Exercise prompt -
All entries are to be returned verbatim.

Entries taken from a collection -
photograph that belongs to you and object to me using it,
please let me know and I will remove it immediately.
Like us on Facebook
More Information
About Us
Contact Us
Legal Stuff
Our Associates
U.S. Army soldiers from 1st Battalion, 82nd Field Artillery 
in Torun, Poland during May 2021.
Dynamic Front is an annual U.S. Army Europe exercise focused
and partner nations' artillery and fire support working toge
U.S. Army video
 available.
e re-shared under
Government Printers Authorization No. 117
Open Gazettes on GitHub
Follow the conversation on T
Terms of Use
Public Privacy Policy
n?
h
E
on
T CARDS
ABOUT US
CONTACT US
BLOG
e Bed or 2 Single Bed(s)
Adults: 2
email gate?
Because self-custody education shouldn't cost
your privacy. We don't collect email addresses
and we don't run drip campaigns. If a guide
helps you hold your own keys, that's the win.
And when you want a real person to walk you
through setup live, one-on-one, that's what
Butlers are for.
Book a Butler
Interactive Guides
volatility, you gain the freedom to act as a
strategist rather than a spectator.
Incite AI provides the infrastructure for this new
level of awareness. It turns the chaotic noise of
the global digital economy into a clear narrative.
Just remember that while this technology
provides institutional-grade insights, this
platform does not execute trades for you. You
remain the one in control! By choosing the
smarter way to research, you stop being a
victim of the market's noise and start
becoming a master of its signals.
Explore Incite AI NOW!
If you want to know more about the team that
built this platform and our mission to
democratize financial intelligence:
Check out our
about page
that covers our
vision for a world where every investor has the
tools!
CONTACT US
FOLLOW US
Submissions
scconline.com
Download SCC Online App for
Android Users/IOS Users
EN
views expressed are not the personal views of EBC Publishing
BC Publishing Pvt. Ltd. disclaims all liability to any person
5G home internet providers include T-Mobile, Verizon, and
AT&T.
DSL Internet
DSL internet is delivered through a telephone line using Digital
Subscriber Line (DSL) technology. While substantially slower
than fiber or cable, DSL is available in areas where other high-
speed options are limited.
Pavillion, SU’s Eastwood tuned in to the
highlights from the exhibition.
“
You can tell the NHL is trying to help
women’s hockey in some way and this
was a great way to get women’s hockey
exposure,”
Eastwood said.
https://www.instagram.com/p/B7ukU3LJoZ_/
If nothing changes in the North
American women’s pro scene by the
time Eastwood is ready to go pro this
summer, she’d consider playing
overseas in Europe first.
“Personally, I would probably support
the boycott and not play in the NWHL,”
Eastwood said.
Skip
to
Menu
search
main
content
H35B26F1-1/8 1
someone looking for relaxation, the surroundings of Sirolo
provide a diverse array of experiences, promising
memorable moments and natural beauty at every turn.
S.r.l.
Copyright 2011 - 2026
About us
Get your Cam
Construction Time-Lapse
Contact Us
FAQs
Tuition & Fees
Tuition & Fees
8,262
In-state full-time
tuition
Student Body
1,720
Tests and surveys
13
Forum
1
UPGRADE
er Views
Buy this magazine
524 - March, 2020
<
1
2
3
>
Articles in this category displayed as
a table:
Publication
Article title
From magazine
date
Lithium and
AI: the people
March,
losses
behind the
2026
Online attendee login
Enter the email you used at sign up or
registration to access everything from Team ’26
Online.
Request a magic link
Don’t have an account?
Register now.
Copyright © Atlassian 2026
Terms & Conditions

Response below -
photograph that belongs to you and object to me using it,
please let me know and I will remove it immediately.
Like us on Facebook
More Information
About Us
Contact Us
Legal Stuff
Our Associates
U.S. Army soldiers from 1st Battalion, 82nd Field Artillery 
in Torun, Poland during May 2021.
Dynamic Front is an annual U.S. Army Europe exercise focused
and partner nations' artillery and fire support working toge
U.S. Army video
 available.
e re-shared under
Government Printers Authorization No. 117
Open Gazettes on GitHub
Follow the conversation on T
Terms of Use
Public Privacy Policy
n?
h
E
on
T CARDS
ABOUT US
CONTACT US
BLOG
e Bed or 2 Single Bed(s)
Adults: 2
email gate?
Because self-custody education shouldn't cost
your privacy. We don't collect email addresses
and we don't run drip campaigns. If a guide
helps you hold your own keys, that's the win.
And when you want a real person to walk you
through setup live, one-on-one, that's what
Butlers are for.
Book a Butler
Interactive Guides
volatility, you gain the freedom to act as a
strategist rather than a spectator.
Incite AI provides the infrastructure for this new
level of awareness. It turns the chaotic noise of
the global digital economy into a clear narrative.
Just remember that while this technology
provides institutional-grade insights, this
platform does not execute trades for you. You
remain the one in control! By choosing the
smarter way to research, you stop being a
victim of the market's noise and start
becoming a master of its signals.
Explore Incite AI NOW!
If you want to know more about the team that
built this platform and our mission to
democratize financial intelligence:
Check out our
about page
that covers our
vision for a world where every investor has the
tools!
CONTACT US
FOLLOW US
Submissions
scconline.com
Download SCC Online App for
Android Users/IOS Users
EN
views expressed are not the personal views of EBC Publishing
BC Publishing Pvt. Ltd. disclaims all liability to any person
5G home internet providers include T-Mobile, Verizon, and
AT&T.
DSL Internet
DSL internet is delivered through a telephone line using Digital
Subscriber Line (DSL) technology. While substantially slower
than fiber or cable, DSL is available in areas where other high-
speed options are limited.
Pavillion, SU’s Eastwood tuned in to the
highlights from the exhibition.
“
You can tell the NHL is trying to help
women’s hockey in some way and this
was a great way to get women’s hockey
exposure,”
Eastwood said.
https://www.instagram.com/p/B7ukU3LJoZ_/
If nothing changes in the North
American women’s pro scene by the
time Eastwood is ready to go pro this
summer, she’d consider playing
overseas in Europe first.
“Personally, I would probably support
the boycott and not play in the NWHL,”
Eastwood said.
Skip
to
Menu
search
main
content
H35B26F1-1/8 1
someone looking for relaxation, the surroundings of Sirolo
provide a diverse array of experiences, promising
memorable moments and natural beauty at every turn.
S.r.l.
Copyright 2011 - 2026
About us
Get your Cam
Construction Time-Lapse
Contact Us
FAQs
Tuition & Fees
Tuition & Fees
8,262
In-state full-time
tuition
Student Body
1,720
Tests and surveys
13
Forum
1
UPGRADE
er Views
Buy this magazine
524 - March, 2020
<
1
2
3
>
Articles in this category displayed as
a table:
Publication
Article title
From magazine
date
Lithium and
AI: the people
March,
losses
behind the
2026
Online attendee login
Enter the email you used at sign up or
registration to access everything from Team ’26
Online.
Request a magic link
Don’t have an account?
Register now.
Copyright © Atlassian 2026
Terms & Conditions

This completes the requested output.